• [APLICAÇÃO DA LEITURA]
a – Transcreva o trecho do texto sobre Canguilhem que começa em "O artigo é bastante" e segue até "e reflexão diária.".
b – Enumere todos os públicos aos quais o texto sobre Canguilhem é recomendado.
c – No texto sobre Canguilhem, o que a Psicologia adotou como definição de normalidade quando nasceu?

• [TEXTO FORNECIDO]

------

Na obra de Canguilhem não há diferenciação entre as doenças
orgânicas e as psicológicas, já que o autor considera que o organismo responde
integralmente a um estado patológico, de forma que diante da patologia
orgânica, adoece o todo. Outro fator que reforça isso é o critério subjetivo da
doença, no sentido que o enfermo precisa ter consciência de sua própria
enfermidade para que se possa definir o que é uma doença. A saúde que
Canguilhem trata estrutura-se em termos filosóficos, através de um ponto de
vista relacional. Ele trata um paciente que sofre de doença mental como um
alienado, um ser inteiramente singular, e afirma que a doença não esclarece o
fenômeno da alienação. Pois esse paciente não tem a capacidade de autocrítica,
critério fundamental para a caracterização de doença sob o ponto de vista desse
autor. O artigo levanta a ideia de que talvez a doença psicológica, como é
mostrada aqui, exclua da discussão o sujeito cartesiano, pelo fato da sua razão
encontrar-se prejudicada. E que Canguilhem parece seguir uma tendência
histórica de silenciar a loucura. A autocrítica é um critério que exige cautela
no que diz respeito aos doentes mentais, mas, em contrapartida, quando ele
relata que a saúde relaciona-se à capacidade de se lidar com as dificuldades do
ambiente e a própria loucura pode ser entendida como uma tentativa de resposta
a um ambiente hostil. Contudo, o texto conclui que de qualquer forma, para
Canguilhem toda doença refere-se a um doente, e esse doente deve ser levado em
conta no tratamento.
Além do que foi exposto, pode ser possível encontrar uma diferenciação
entre doenças orgânicas e doenças psicológicas na terapêutica, pois elas se
definem através dos instrumentos que podem vir a auxiliar no tratamento. Ambas
causam sofrimento e ambas são subjetivas, a diferença é que o sofrimento
orgânico é objetivável e pode-se atuar sobre o corpo para que o tratamento
ocorra, ao contrário do sofrimento psicológico. Com relação a este, é difícil localizar o tipo
de cura que se busca, porque o modelo psíquico não funciona de acordo com a
fisiologia e talvez a resposta esteja no próprio paciente. Cada paciente pode
apresentar suas próprias formas de lidar com o seu sofrimento e para lidar com
isso e utilizar em favor do tratamento, é preciso que estejamos bem preparados.
A reflexão de Canguilhem, no entanto, não é legitimada pela prática médica,
possivelmente por seu caráter filosófico que nem sempre tem respaldo na
prática. No caso da Psicologia, que nasceu com a pretensão de se tornar uma
ciência positivista, teve como definição de normalidade o uso da psicometria,
vinculada a uma diferenciação quantitativa. Porém, com o desenvolvimento da
Psicologia e o surgimento de suas ramificações, o conhecimento passou a ser
cada vez mais multifacetado e cada área possui suas próprias definições sobre o
que é normal e o que é patológico.
O artigo é bastante interessante ao passo que realiza com
sucesso a problematização dos conceitos de normal e patológico, nos quais cada
sujeito da sociedade é encaixado e a partir disso inúmeras consequências lhe
são impostas. O texto é recomendado não só para médicos e psicólogos, como para
qualquer pessoa que se interesse pelo tema e possa levar dessa discussão uma
inspiração para a crítica e reflexão diária.

------

• [DADOS DO EXERCÍCIO]
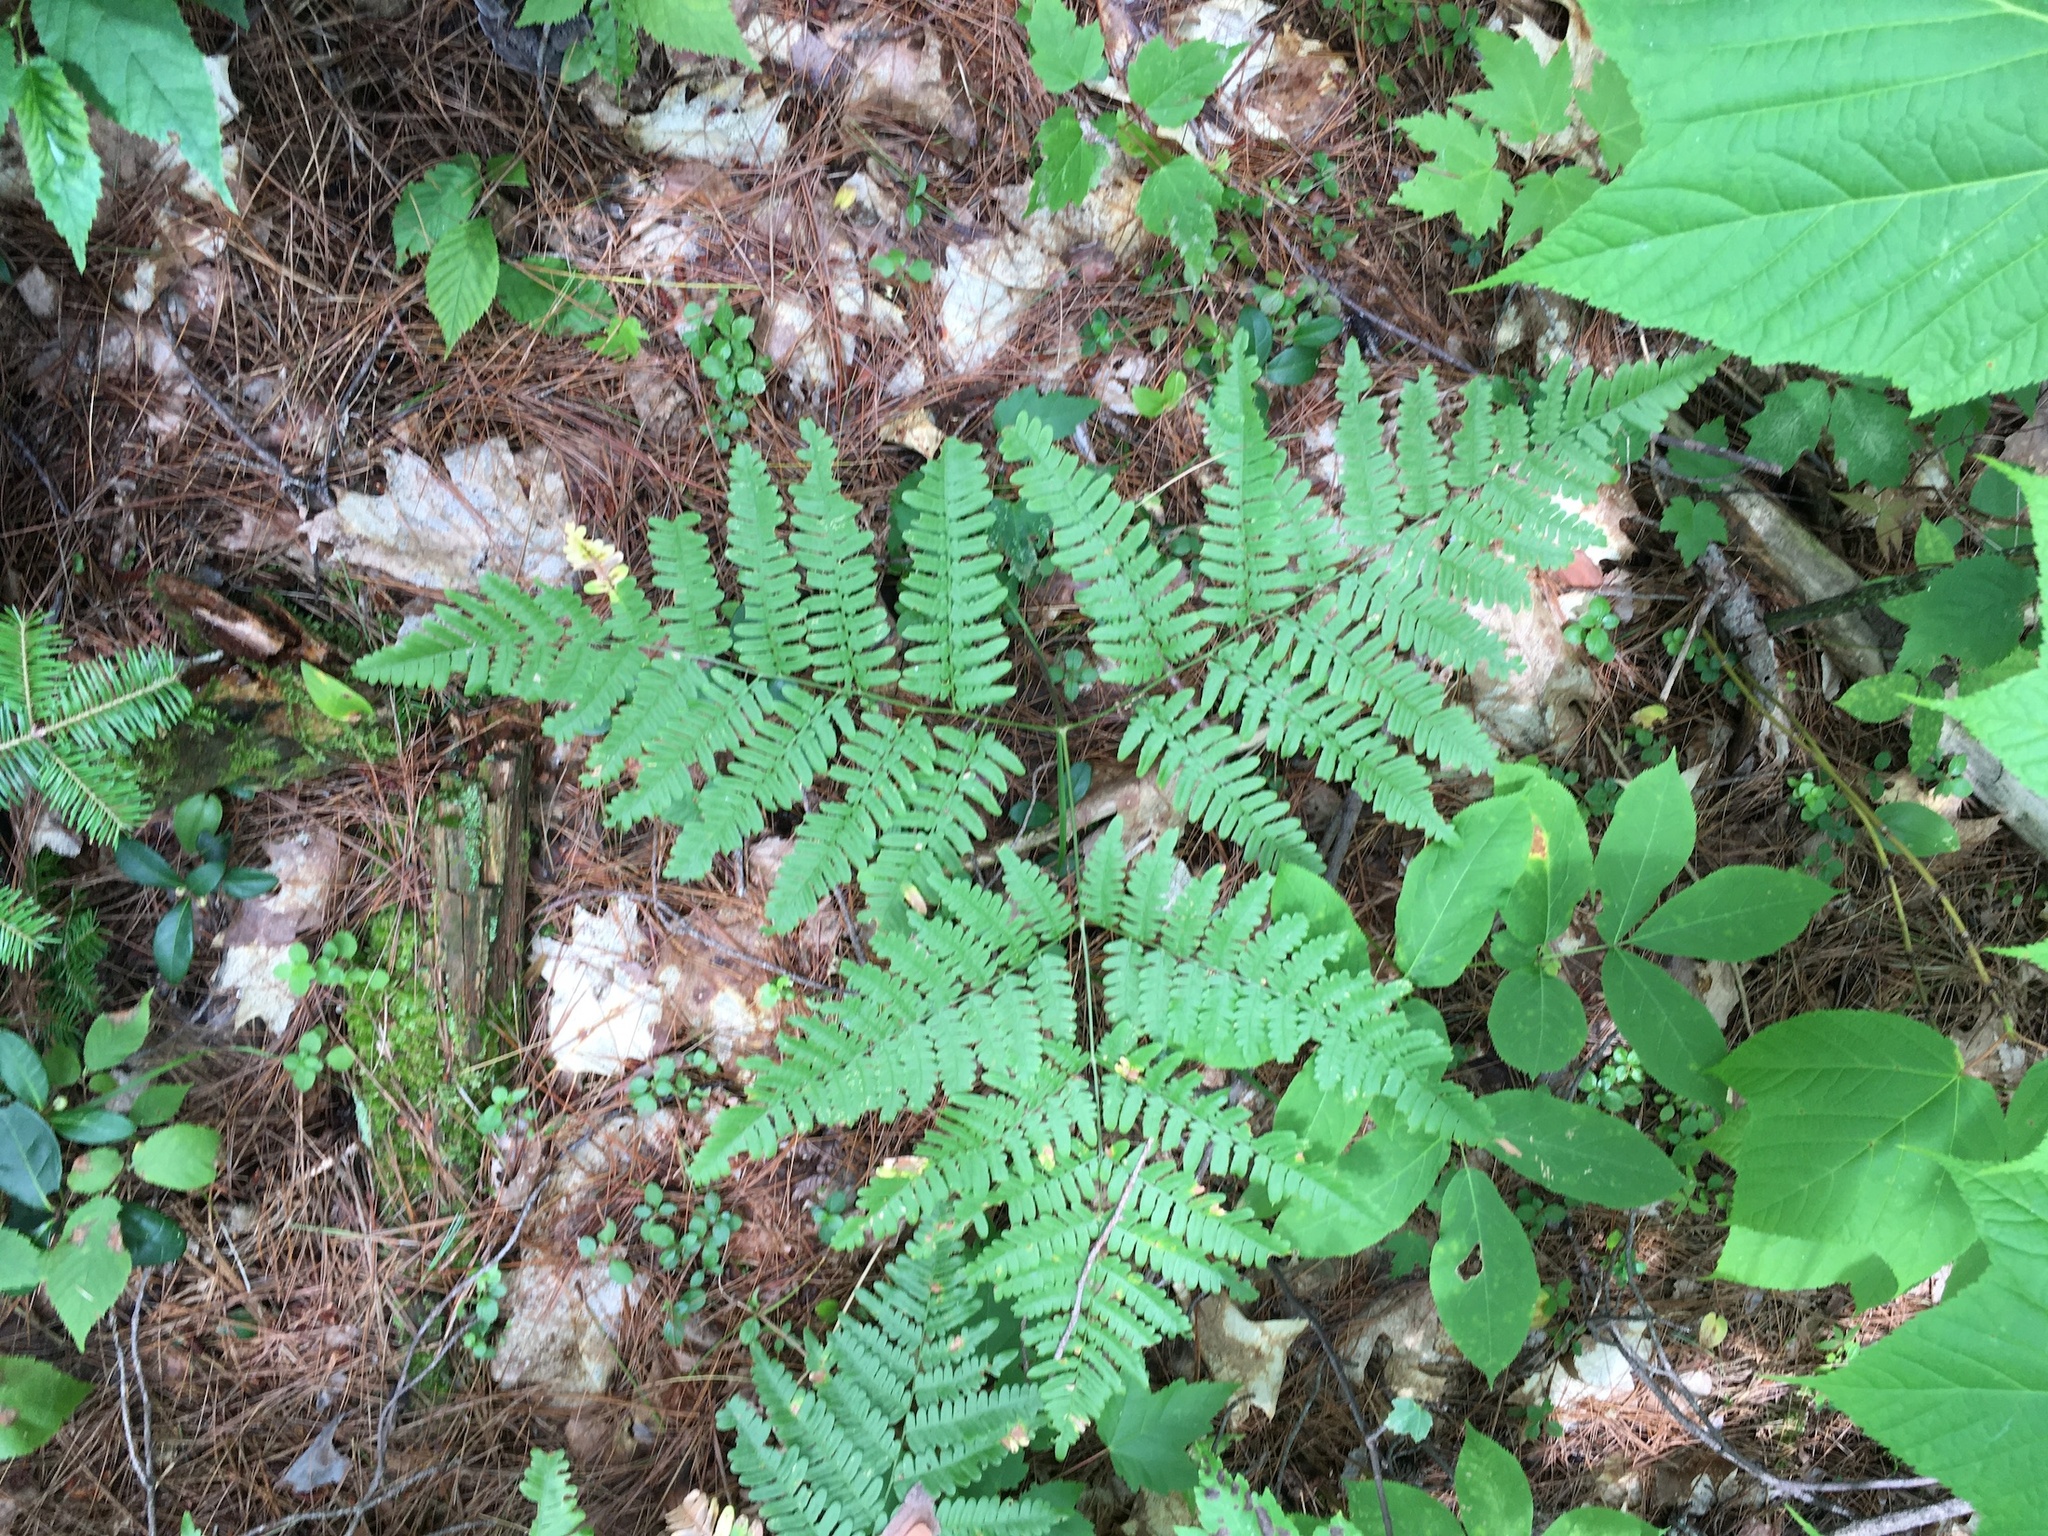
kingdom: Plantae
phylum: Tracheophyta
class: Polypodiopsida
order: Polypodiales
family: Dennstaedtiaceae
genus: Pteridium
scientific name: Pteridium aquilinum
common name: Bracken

------

• [RESULTADOS ESPERADOS]
a –
O artigo é bastante interessante ao passo que realiza com
sucesso a problematização dos conceitos de normal e patológico, nos quais cada
sujeito da sociedade é encaixado e a partir disso inúmeras consequências lhe
são impostas. O texto é recomendado não só para médicos e psicólogos, como para
qualquer pessoa que se interesse pelo tema e possa levar dessa discussão uma
inspiração para a crítica e reflexão diária.

b – Médicos, psicólogos e qualquer pessoa que se interesse pelo tema.

c – O uso da psicometria, vinculada a uma diferenciação quantitativa.